## Instructions for the task
All the data beneath this line is to be reproduced exactly.

Stored items
──────────
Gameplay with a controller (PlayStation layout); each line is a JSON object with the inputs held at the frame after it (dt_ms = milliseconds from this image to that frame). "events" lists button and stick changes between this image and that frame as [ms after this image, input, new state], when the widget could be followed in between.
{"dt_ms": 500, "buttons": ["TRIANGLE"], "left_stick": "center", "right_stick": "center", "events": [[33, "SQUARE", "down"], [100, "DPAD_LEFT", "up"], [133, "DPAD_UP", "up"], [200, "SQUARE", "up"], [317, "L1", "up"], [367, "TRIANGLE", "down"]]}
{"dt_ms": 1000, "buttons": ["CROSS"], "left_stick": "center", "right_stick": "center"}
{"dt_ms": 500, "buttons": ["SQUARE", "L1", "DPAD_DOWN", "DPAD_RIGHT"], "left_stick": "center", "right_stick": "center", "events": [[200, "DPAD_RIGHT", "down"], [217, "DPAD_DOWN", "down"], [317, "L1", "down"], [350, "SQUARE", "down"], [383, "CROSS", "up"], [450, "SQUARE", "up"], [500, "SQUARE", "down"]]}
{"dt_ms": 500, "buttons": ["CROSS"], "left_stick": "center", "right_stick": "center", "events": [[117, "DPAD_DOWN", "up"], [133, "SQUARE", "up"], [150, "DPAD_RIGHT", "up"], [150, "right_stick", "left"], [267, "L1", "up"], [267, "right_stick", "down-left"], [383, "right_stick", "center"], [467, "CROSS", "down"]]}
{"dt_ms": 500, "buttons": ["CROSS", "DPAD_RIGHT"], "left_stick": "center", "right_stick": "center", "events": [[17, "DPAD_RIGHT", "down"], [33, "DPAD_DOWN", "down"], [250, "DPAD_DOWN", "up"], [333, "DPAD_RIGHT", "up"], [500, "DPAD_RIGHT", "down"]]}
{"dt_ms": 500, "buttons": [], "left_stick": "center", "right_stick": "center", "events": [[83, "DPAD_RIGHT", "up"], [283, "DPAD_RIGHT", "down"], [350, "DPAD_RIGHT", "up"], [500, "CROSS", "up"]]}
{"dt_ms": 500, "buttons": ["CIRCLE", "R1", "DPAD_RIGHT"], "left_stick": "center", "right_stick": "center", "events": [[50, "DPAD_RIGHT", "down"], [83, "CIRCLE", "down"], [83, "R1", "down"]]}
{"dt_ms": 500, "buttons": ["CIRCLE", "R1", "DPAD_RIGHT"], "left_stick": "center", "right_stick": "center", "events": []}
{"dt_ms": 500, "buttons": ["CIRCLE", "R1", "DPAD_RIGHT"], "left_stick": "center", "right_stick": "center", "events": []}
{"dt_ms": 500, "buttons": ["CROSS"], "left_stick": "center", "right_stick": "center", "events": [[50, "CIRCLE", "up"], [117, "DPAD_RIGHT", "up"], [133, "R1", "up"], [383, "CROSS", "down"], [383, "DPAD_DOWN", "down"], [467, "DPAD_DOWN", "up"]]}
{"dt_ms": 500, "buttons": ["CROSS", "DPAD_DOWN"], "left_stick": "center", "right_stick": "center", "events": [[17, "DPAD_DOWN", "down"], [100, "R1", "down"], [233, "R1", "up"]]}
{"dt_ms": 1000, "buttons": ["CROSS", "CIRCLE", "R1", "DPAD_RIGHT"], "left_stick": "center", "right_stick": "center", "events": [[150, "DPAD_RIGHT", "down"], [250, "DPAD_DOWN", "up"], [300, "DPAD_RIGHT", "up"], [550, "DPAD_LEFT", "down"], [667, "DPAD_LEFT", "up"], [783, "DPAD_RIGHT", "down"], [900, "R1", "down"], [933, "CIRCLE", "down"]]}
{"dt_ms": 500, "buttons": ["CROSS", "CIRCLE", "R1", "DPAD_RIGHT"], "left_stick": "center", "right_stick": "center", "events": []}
──────────
## Answer box
Gameplay with a controller (PlayStation layout); each line is a JSON object with the inputs held at the frame after it (dt_ms = milliseconds from this image to that frame). "events" lists button and stick changes between this image and that frame as [ms after this image, input, new state], when the widget could be followed in between.
{"dt_ms": 500, "buttons": ["TRIANGLE"], "left_stick": "center", "right_stick": "center", "events": [[33, "SQUARE", "down"], [100, "DPAD_LEFT", "up"], [133, "DPAD_UP", "up"], [200, "SQUARE", "up"], [317, "L1", "up"], [367, "TRIANGLE", "down"]]}
{"dt_ms": 1000, "buttons": ["CROSS"], "left_stick": "center", "right_stick": "center"}
{"dt_ms": 500, "buttons": ["SQUARE", "L1", "DPAD_DOWN", "DPAD_RIGHT"], "left_stick": "center", "right_stick": "center", "events": [[200, "DPAD_RIGHT", "down"], [217, "DPAD_DOWN", "down"], [317, "L1", "down"], [350, "SQUARE", "down"], [383, "CROSS", "up"], [450, "SQUARE", "up"], [500, "SQUARE", "down"]]}
{"dt_ms": 500, "buttons": ["CROSS"], "left_stick": "center", "right_stick": "center", "events": [[117, "DPAD_DOWN", "up"], [133, "SQUARE", "up"], [150, "DPAD_RIGHT", "up"], [150, "right_stick", "left"], [267, "L1", "up"], [267, "right_stick", "down-left"], [383, "right_stick", "center"], [467, "CROSS", "down"]]}
{"dt_ms": 500, "buttons": ["CROSS", "DPAD_RIGHT"], "left_stick": "center", "right_stick": "center", "events": [[17, "DPAD_RIGHT", "down"], [33, "DPAD_DOWN", "down"], [250, "DPAD_DOWN", "up"], [333, "DPAD_RIGHT", "up"], [500, "DPAD_RIGHT", "down"]]}
{"dt_ms": 500, "buttons": [], "left_stick": "center", "right_stick": "center", "events": [[83, "DPAD_RIGHT", "up"], [283, "DPAD_RIGHT", "down"], [350, "DPAD_RIGHT", "up"], [500, "CROSS", "up"]]}
{"dt_ms": 500, "buttons": ["CIRCLE", "R1", "DPAD_RIGHT"], "left_stick": "center", "right_stick": "center", "events": [[50, "DPAD_RIGHT", "down"], [83, "CIRCLE", "down"], [83, "R1", "down"]]}
{"dt_ms": 500, "buttons": ["CIRCLE", "R1", "DPAD_RIGHT"], "left_stick": "center", "right_stick": "center", "events": []}
{"dt_ms": 500, "buttons": ["CIRCLE", "R1", "DPAD_RIGHT"], "left_stick": "center", "right_stick": "center", "events": []}
{"dt_ms": 500, "buttons": ["CROSS"], "left_stick": "center", "right_stick": "center", "events": [[50, "CIRCLE", "up"], [117, "DPAD_RIGHT", "up"], [133, "R1", "up"], [383, "CROSS", "down"], [383, "DPAD_DOWN", "down"], [467, "DPAD_DOWN", "up"]]}
{"dt_ms": 500, "buttons": ["CROSS", "DPAD_DOWN"], "left_stick": "center", "right_stick": "center", "events": [[17, "DPAD_DOWN", "down"], [100, "R1", "down"], [233, "R1", "up"]]}
{"dt_ms": 1000, "buttons": ["CROSS", "CIRCLE", "R1", "DPAD_RIGHT"], "left_stick": "center", "right_stick": "center", "events": [[150, "DPAD_RIGHT", "down"], [250, "DPAD_DOWN", "up"], [300, "DPAD_RIGHT", "up"], [550, "DPAD_LEFT", "down"], [667, "DPAD_LEFT", "up"], [783, "DPAD_RIGHT", "down"], [900, "R1", "down"], [933, "CIRCLE", "down"]]}
{"dt_ms": 500, "buttons": ["CROSS", "CIRCLE", "R1", "DPAD_RIGHT"], "left_stick": "center", "right_stick": "center", "events": []}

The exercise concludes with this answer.